Il ne s’attendait pas à un tel propos qui je vous l’avoue était un peu provocateur. Je dois redire dans cette tribune et je ne le regrette absolument pas que j’ai dans ma vie de fidèle ordinaire insignifiant, récité de nombreux chapelets (même en latin). C’est bien le verbe « Reciter » que l’on emploie. J’ai même participé à de nombreux pèlerinages dans les sanctuaires mariaux. Seulement quatre sur deux-mille-neuf cents répertoriés en France. Lourdes, Pontmain, Pellevoisin, la Salette. Je suis même allé à Fatima au Portugal.

En 1997, j’ai fait partie des équipes du rosaire. Oh pas longtemps, les groupes de prière ne sont jamais pérennes chez moi… Trois mois pour « Les équipes ». Un record. Je me souviens que j’avais choqué Annie, une paroissienne martiniquaise adorable. J’ai gardé un très bon souvenir d’elle et l’on s’est rencontré plusieurs fois sans qu’elle m’en tienne rigueur. Elle voulait que l’on prie pour sa fille, qu’elle puisse obtenir son diplôme de fin d’études. J’ai refusé pour la simple raison que si elle n’avait pas fourni un travail suffisant, nos prières ne servent à rien. En revanche on peut prier pour qu’elle puisse avoir de bonnes conditions pour ses épreuves : le sommeil (Dieu sait que les étudiants le réclament), les transports pour s’y rendre, etc.

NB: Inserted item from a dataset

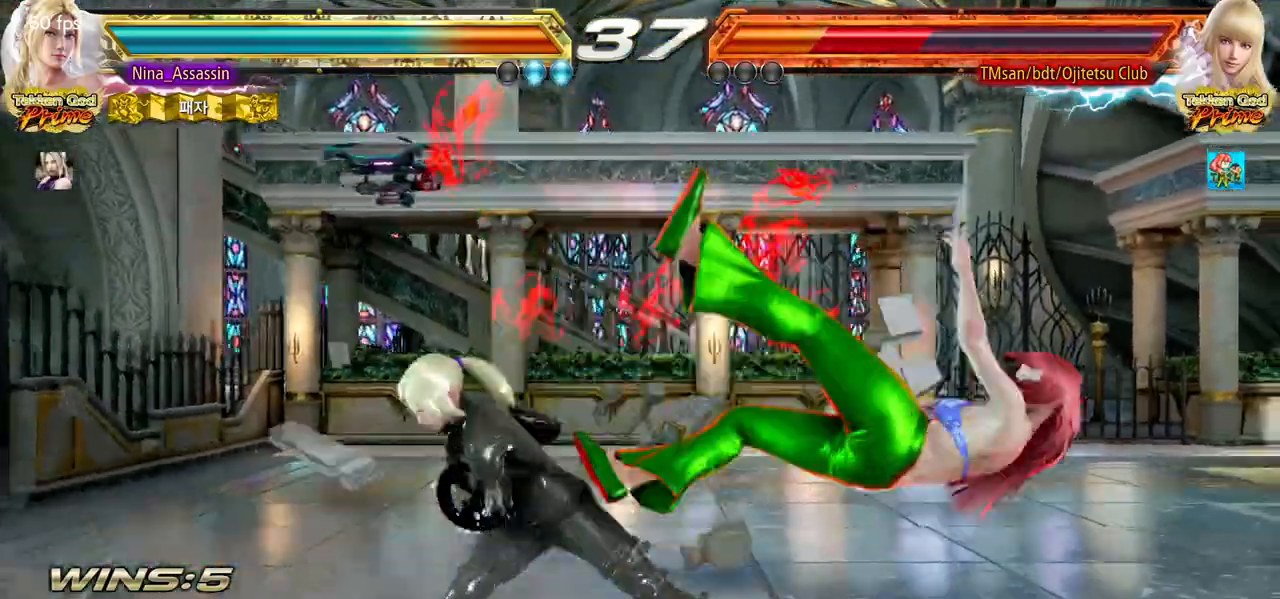
{"dt_ms": 500, "buttons": ["SQUARE", "TRIANGLE"], "left_stick": "center", "events": [[500, "left_stick", "center"]]}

Ce fut ma dernière participation. Peu de temps après, j’apprenais par une autre paroissienne que le groupe du rosaire avait éclaté en deux puis en trois avant de se dissoudre. Ah, quand les clivages nous tiennent, c’est fatal.

Revenons à la fête de l’Assomption. Voici trois temps importants de l’histoire de cette fête.

Au VI° siècle, l’empereur Maurice instaure la fête de la Dormition de la vierge Marie. (pas encore l’Assomption des catholiques) le 15 août (sextilis du calendrier julien). Cette fête était précédée de quatorze jours de jeûnes.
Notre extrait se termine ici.